The sensing of fake vs. genuine facial expressions, movement from sound shadowing and distance of a sound source are examples of a phenomenon called “implicit learning.” Although we normally must pay attention to events for them to be stored away in memories that we can later consciously recall, it is possible to unconsciously tap into memories formed by associations to which we do not pay explicit attention. For example, normally we see as well as hear the source of a sound. But after experiencing many pairings of visual information (which conveys extremely precise information about location) with acoustic information (which carries much less precise information), our brains implicitly learn that the spectral content (frequency or pitch) of sounds coming from above our heads is different than the spectral make-up of sounds coming from below our heads. In the same way, by noting that sound levels in one ear decrease when someone walks by us, our brain unconsciously learns that sound shadows correlate with someone (or something) moving past us. And we can tell a fake smile from a real one by unconsciously remembering the contexts around which we have seen people smile in the past. “Smile for the camera” often produces fake smiles; spontaneous reactions to jokes elicit the real ones.
But not all unconscious awareness is learned.

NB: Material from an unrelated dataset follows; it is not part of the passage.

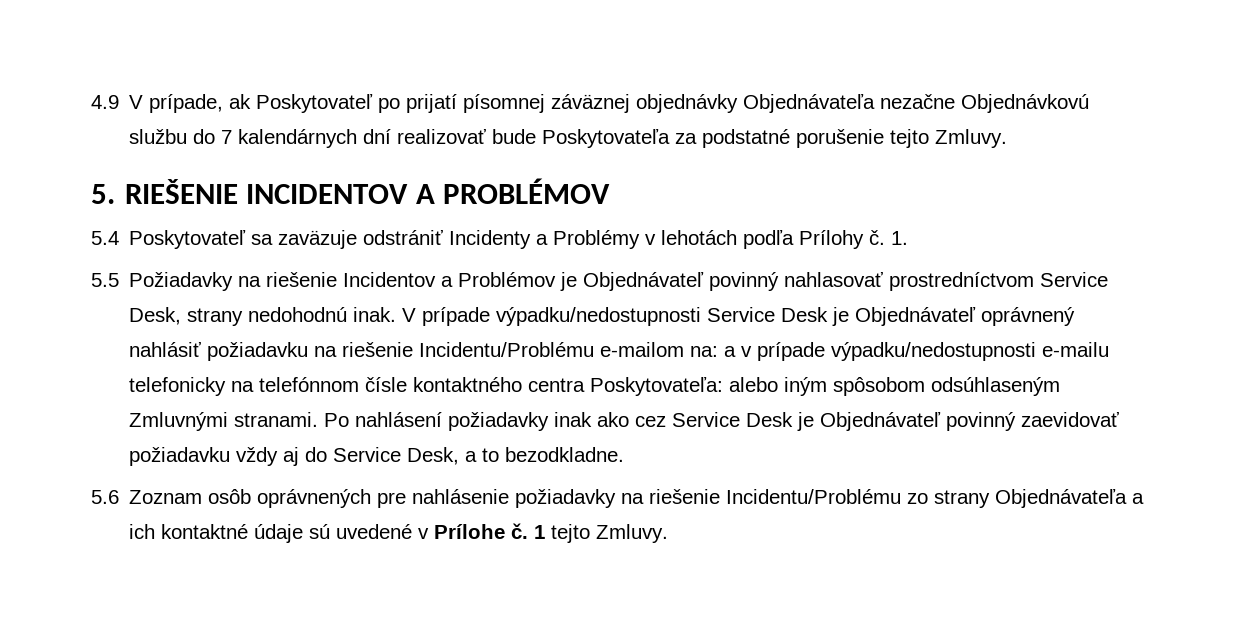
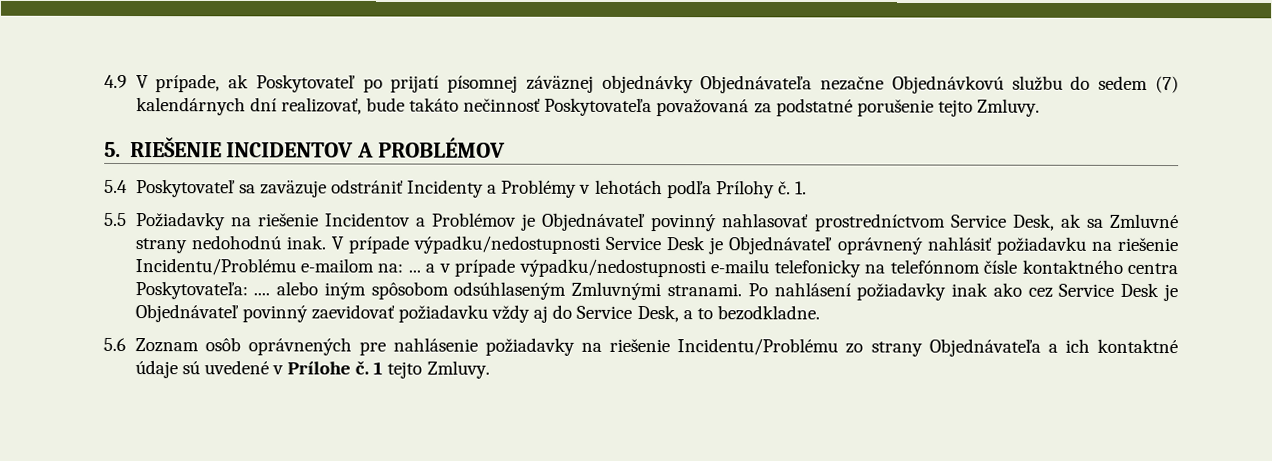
[221,129,671,148] 7 kalendárnych dní realizovať bude Poskytovateľa -> [1098,75,1179,94] [135,97,750,117] sedem (7) kalendárnych dní realizovať, bude takáto nečinnosť Poskytovateľa považovaná
(182, 316) none -> [1060,213,1180,229] ak sa Zmluvné
(719, 351) none -> [407,269,421,273] ...
(724, 386) none -> [253,292,271,296] ....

Localization of sounds left-to-right is hardwired into our brains with innate circuits that analyze time and intensity difference of sounds heard in the two ears—sounds on our left, for instance, arrive earlier in the left ear than in the right, and are also louder in the left ear. Responses to chemical signals in body odor are also probably wired into us at birth.
It’s useful to be aware that we are aware of things—both learned and innate—even though we aren't aware of why we are aware, because such awareness can decrease harmful self-doubts.
Serving as a volunteer psychotherapist for seven years at a free clinic in Southern California, I noticed that clients commonly developed low self-esteem, in part because they mistrusted—and therefore devalued—their own perceptions and intuitions. When asked why they doubted themselves, many clients would say something like "I have no good reason to believe x, y or z,” because they couldn’t consciously tap into experiences (or sometimes innate perceptions) that gave rise to their feelings.
The bottom line is that there are scientifically valid reasons to trust your feelings, perceptions, and intuitions, even when you can’t sense how you sense them.
You do have a sixth sense, and a seventh and an eighth—and more.